The fight over historic Studio A is far from over. Last week, owner Harold Bradley bluntly told Metro Council the office building that houses the recording studio is outdated and not worth preserving.
Of course, the cry to “Save Studio A” quickly expanded into “Save Music Row,” but what does that mean, exactly? With condos moving in and big labels headed downtown, with recording being done in Berry Hill, East Nashville and people’s home studios, what is Music Row now?
Signs Of Change
Drive down 16th and 17th avenues and you’ll still pass dozens of old, converted bungalows and cottages converted to studios and offices. Signs in the yards announce lots of music publishing houses, artist management agencies and independent record labels. But there are signs for lawyers, architects, eye doctors and hair salons, too –not to mention the “for sale” signs.
Producer and songwriter Jerry Michael has been working around the neighborhood since the late ’70s. He says he’s seen Music Row go through cycles: offices close, rent goes up, but new labels keep on finding a way to move in.
In the past, relatively affordable property values helped that process along. Owen and Harold Bradley paid just $7,500 for the boarding house they turned into the first Music Row studio back in the early 1950s. But now a similarly-sized old four-square is listed for $1.2 million.
When asked if there’s a danger of music offices being priced out, Michael nods and says that’s true to a certain extent, but that “great songs will always get a way through.” He seems confident the music industry is here to stay, even if it doesn’t dominate the neighborhood anymore — and even if the place just doesn’t feel like it used to.
“There was such a vibe that went on down here years ago that a lot of people have missed,” Michael says. But his nostalgia only goes so far. “The music business changes, you have to go right with it. It’s just a part of the business.”
Where The Guitar Still Gets Passed Around
At least some of the “Save Music Row” effort seems to be about trying to recapture that vibe. It’s an ephemeral thing with roots in a time when session players walked together from gig to gig, when folks who competed on the country charts regularly knocked back drinks together. So where better to see if there’s any of the old camraderie left than in last bar standing on Music Row?

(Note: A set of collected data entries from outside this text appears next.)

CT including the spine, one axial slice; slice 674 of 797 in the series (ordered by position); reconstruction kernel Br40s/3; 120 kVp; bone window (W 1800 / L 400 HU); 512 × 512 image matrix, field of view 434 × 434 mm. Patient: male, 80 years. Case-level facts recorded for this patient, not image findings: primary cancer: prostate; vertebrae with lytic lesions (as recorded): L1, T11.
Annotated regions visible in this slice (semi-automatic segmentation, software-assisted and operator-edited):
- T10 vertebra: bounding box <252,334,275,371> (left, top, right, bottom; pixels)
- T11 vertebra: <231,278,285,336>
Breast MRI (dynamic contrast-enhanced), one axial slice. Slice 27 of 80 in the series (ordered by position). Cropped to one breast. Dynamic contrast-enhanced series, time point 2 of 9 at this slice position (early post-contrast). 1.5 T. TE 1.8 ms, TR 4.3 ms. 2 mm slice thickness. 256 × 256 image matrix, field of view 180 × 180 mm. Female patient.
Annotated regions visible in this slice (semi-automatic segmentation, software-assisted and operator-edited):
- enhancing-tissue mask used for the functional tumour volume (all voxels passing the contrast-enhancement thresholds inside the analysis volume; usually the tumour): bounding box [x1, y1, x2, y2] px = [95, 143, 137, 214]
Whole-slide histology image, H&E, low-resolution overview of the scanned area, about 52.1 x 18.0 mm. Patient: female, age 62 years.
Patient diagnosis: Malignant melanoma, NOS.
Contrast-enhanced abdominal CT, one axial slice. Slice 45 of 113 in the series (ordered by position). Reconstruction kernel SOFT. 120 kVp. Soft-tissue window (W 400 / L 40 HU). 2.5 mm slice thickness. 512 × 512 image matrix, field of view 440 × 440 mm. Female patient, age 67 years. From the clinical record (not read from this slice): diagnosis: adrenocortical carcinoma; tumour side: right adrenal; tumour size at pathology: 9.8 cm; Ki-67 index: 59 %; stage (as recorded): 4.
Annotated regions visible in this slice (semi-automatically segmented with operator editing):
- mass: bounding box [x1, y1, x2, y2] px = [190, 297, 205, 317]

Esther Rolls is a regular at Bobby’s Idle Hour, which she calls “one of the places that it actually happens.”
She’s got stories about big stars dropping by even now to grab a cold one. Those are strictly off the record (“Not if you’re recording,” she says as she waves away the microphone), but the autographs and photos plastered on the walls and support columns seem to bear out her claims. Rolls isn’t a musician, yet she says most of the other regulars are songwriters who play their guitars around the bar. There’s even an extra guitar hanging on the wall for anyone who doesn’t have their own handy.
Billy Ohlmeyer says that’s “the heart of Nashville”: sitting around, drinking a few beers, sharing the newest songs. According to Billy “O,” the Idle Hour is the only place in town where it still exists, so, “when that’s gone, that’s it.”
A few seats over, Esther’s husband, John, chimes in, remembering how people used to walk the streets with cassettes, walking right into publisher’s offices to try and pitch a song. He says that doesn’t happen anymore, that the offices won’t let a guy in the front door anymore.
“Music Row, it’s not gonna — it barely exists now,” Ohlmeyer says. “It’s on the endangered list, kind of like the bald eagle. Even the bald eagle’s not on the endangered list anymore, and look what’s happening here.”
He seems more resigned than sad, even as he uses the bar guitar to play a wistful song.
Screen door and a squeaky hinge
Clothes on the line drying in the wind
Smell of apple pie fresh from the oven …
The More Things Change…
But here’s the thing: Bobby’s Idle Hour is still around, even though developers razed its original building nearly a decade ago. The owners moved down the street, made a new place feel just as smoky and lived-in as the first, and the song-swapping resumed.
And today, about a block down the street, a fresh-faced songwriter named Nicolette Hayford emerges from a publisher’s office with a hopeful look on her face.
She says the dream of everybody coming to Nashville is the same as it ever was: “to have a place to go on Music Row, whether to write or just to try to find somebody to champion you, believe in you. That’s what all these little buildings represent.”
In the past few weeks, a group of label chiefs and producers have banded together, saying they want to be the ones that champion and believe in Music Row. But whatever form that ends up taking, it probably won’t restore the exact kind of community that was here 60, 40 or even 20 years ago.
Music Row has been been in flux for decades, any way you look at it. Fiddle tunes made way for steel guitars. An Army Surplus storage building became a legendary studio — then an office, and now a studio again. Labels have merged and split and merged again.
Maybe the real tradition of Music Row is constant change. If that’s the case, tradition is alive and well.